Really, they have the perfect position for it. Triple-A titles might have a massive budget, but they’re also forced to act as slaves for the production companies. They have to Hollywoodize everything, have big name actors and massive cinematic events. There needs to be explosions and set-piece moments and RPG elements.

But we don’t want that, do we!? No! We want real, deep, intimate, innovative gameplay. We want something new. We don’t want a billion sequels. Massive companies don’t care, but the little guys, they know what we want.

They have freedom, the freedom they need to construct an amazing game. They might have a bewilderingly complex narrative, like The Stanley Parable. Or maybe it’ll just be simplistic, but with everything a player needs to spend hours thinking about it, like Five Nights at Freddy’s.

And! They can explore innovative game space! For example, there’s a brilliant little indie game called One Finger Death Punch. The game is about stick figures having an epic and bloody martial arts brawl, ala the Crazy 88 scene out of Kill Bill. You know what the controls are? Right and left click. That’s it, you just have to time the clicks with the approach of enemies. That’s amazing and unique and fresh and we love it.

Because that’s what small, independent developers can do. They’re free from the constraints of corporate shackles, able to pursue the dreams they want to craft the games we love…




And Let Me Tell You Why You Shouldn’t

…kind of. I mean yeah, all of the indie games I mentioned earlier are amazing. I’ve played them into the ground because of both how fun they are and just because they make me feel so much. I mean dang.

At the same time, though, it’s not like they’re the greatest games ever made. If I had to choose between The Stanley Parable and Rise of the Tomb Raider, sorry but I’d pick the latter.

Because, yeah, it might sound like something a sellout would say, but there’s a reason triple-A titles are the way they are. They work. Set piece moments? Dramatic cinematics? Explosions? All those things are great. But not just that, consistent, quality content. Good graphics, polished gameplay, sound and level design. These things are infinitely easier for development teams with an actual budget.

Remember “All Ghillied Up”? One of like the best levels in any game ever? Because it was in Call of Duty.

And that doesn’t actually make them any worse for it. It’s not like indie developers have some moral imperative, some divine mandate saying that they own good stories, for example. People like to whine about how awful stories are in games nowadays but you know what? People need to stop drinking their gosh darned hatorade.

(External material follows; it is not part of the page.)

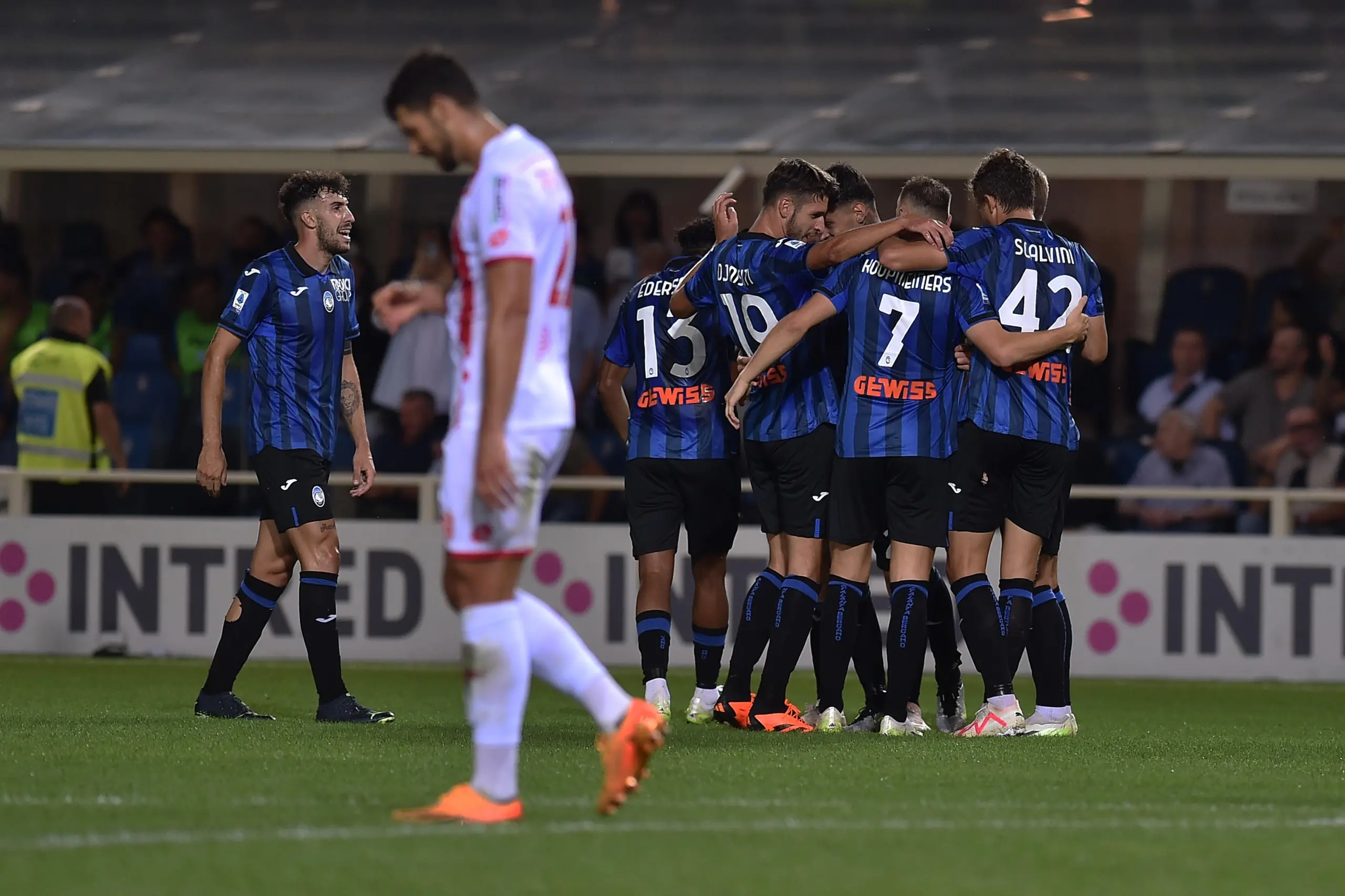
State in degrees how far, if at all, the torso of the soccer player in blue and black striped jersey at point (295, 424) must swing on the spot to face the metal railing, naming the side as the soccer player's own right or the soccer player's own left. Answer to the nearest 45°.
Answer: approximately 135° to the soccer player's own left

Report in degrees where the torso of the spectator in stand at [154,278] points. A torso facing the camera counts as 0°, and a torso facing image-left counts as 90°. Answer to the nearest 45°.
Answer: approximately 0°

What about Fallout 4? Or the previously mentioned Until Dawn? Heck, I know they aren’t exactly the pinnacle of storytelling, but at the end of the day even the Call of Duty games have some pretty decent stories. And it has nothing to do with freedom, except maybe the triple-A tendency to leave openings for sequels. But it’s not like the sequel bug hasn’t hit the indie industry.

Let’s back it up a sec, why were even mad at larger corporations? Because they continue to make games that sell incredibly well? Oh no!

Spoiler alert people. Being successful and practicing a business model that makes money does not make you a soulless, money grubbing, monolithic entity. It makes you a business. No more and no less, and certainly not any worse than anybody else. I’m not sure at what point people lost sight of this, but literally the point of a business is to make money. For some reason that got demonized along the way and now we hate companies for not giving us their stuff for free.

You know what’s the greatest reason you shouldn’t hate these companies and love indie companies? Because you don’t even want to. Look at the math. For all people claim that they hate the endless cycle of Madden’s and Call of Duty’s they still sell. Because you can say that you want new things and innovation, and to some extent you do. But not nearly as much as you think.

The simple truth is people like what’s out there, and they want more. Larger corporations, triple-A titles, they’re not going anywhere. Sure, lots of smaller game from indie developers sell well, but they also cost $10. That’s a pretty big factor in demand.

So stop yelling at EA and Activision because they offered you a product in exchange for money.